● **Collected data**
..............................

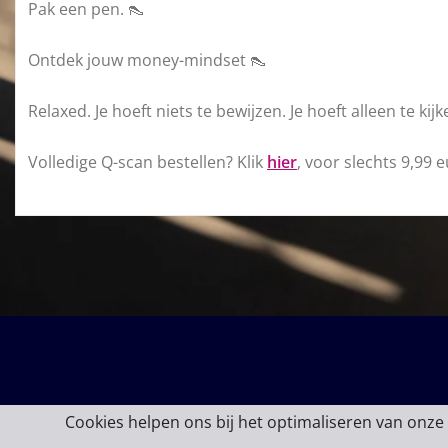
Pak een pen. 👠
Ontdek jouw money-mindset 👠
Relaxed. Je hoeft niets te bewijzen. Je hoeft alleen te kijk
Volledige Q-scan bestellen? Klik
hier
, voor slechts 9,99 
Cookies helpen ons bij het optimaliseren van onze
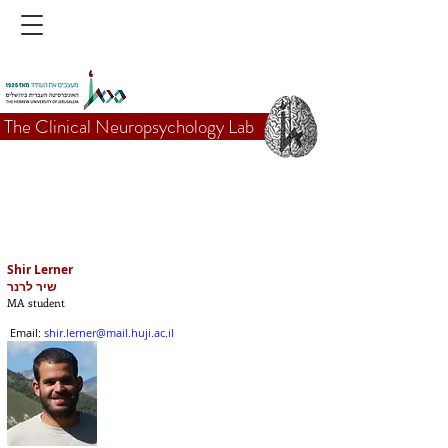
The Clinical Neuropsychology Lab
Shir Lerner
שיר לרנר
MA student
Email:
shir.lerner@mail.huji.ac.il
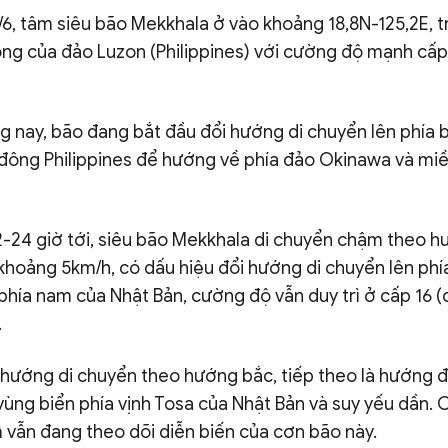
/6, tâm siêu bão Mekkhala ở vào khoảng 18,8N-125,2E, t
ng của đảo Luzon (Philippines) với cường độ mạnh cấp 1
g nay, bão đang bắt đầu đổi hướng di chuyển lên phía b
 đông Philippines để hướng về phía đảo Okinawa và mi
2-24 giờ tới, siêu bão Mekkhala di chuyển chậm theo h
 khoảng 5km/h, có dấu hiệu đổi hướng di chuyển lên phí
phía nam của Nhật Bản, cường độ vẫn duy trì ở cấp 16 (
.
 hướng di chuyển theo hướng bắc, tiếp theo là hướng 
ùng biển phía vịnh Tosa của Nhật Bản và suy yếu dần. 
 vẫn đang theo dõi diễn biến của cơn bão này.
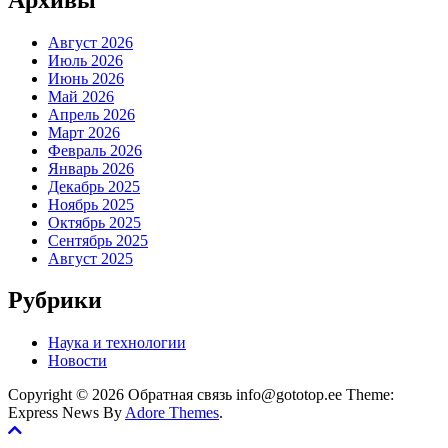
Август 2026
Июль 2026
Июнь 2026
Май 2026
Апрель 2026
Март 2026
Февраль 2026
Январь 2026
Декабрь 2025
Ноябрь 2025
Октябрь 2025
Сентябрь 2025
Август 2025
Рубрики
Наука и технологии
Новости
Copyright © 2026 Обратная связь info@gototop.ee Theme:
Express News By
Adore Themes
.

..............................

● **Required action**
Each entry, start to finish, goes into your copy exactly; the pictures stay out.

● **Written solution**
Pak een pen. 👠
Ontdek jouw money-mindset 👠
Relaxed. Je hoeft niets te bewijzen. Je hoeft alleen te kijk
Volledige Q-scan bestellen? Klik
hier
, voor slechts 9,99 
Cookies helpen ons bij het optimaliseren van onze
The Clinical Neuropsychology Lab
Shir Lerner
שיר לרנר
MA student
Email:
shir.lerner@mail.huji.ac.il
/6, tâm siêu bão Mekkhala ở vào khoảng 18,8N-125,2E, t
ng của đảo Luzon (Philippines) với cường độ mạnh cấp 1
g nay, bão đang bắt đầu đổi hướng di chuyển lên phía b
 đông Philippines để hướng về phía đảo Okinawa và mi
2-24 giờ tới, siêu bão Mekkhala di chuyển chậm theo h
 khoảng 5km/h, có dấu hiệu đổi hướng di chuyển lên phí
phía nam của Nhật Bản, cường độ vẫn duy trì ở cấp 16 (
.
 hướng di chuyển theo hướng bắc, tiếp theo là hướng 
ùng biển phía vịnh Tosa của Nhật Bản và suy yếu dần. 
 vẫn đang theo dõi diễn biến của cơn bão này.
Август 2026
Июль 2026
Июнь 2026
Май 2026
Апрель 2026
Март 2026
Февраль 2026
Январь 2026
Декабрь 2025
Ноябрь 2025
Октябрь 2025
Сентябрь 2025
Август 2025
Рубрики
Наука и технологии
Новости
Copyright © 2026 Обратная связь info@gototop.ee Theme:
Express News By
Adore Themes
.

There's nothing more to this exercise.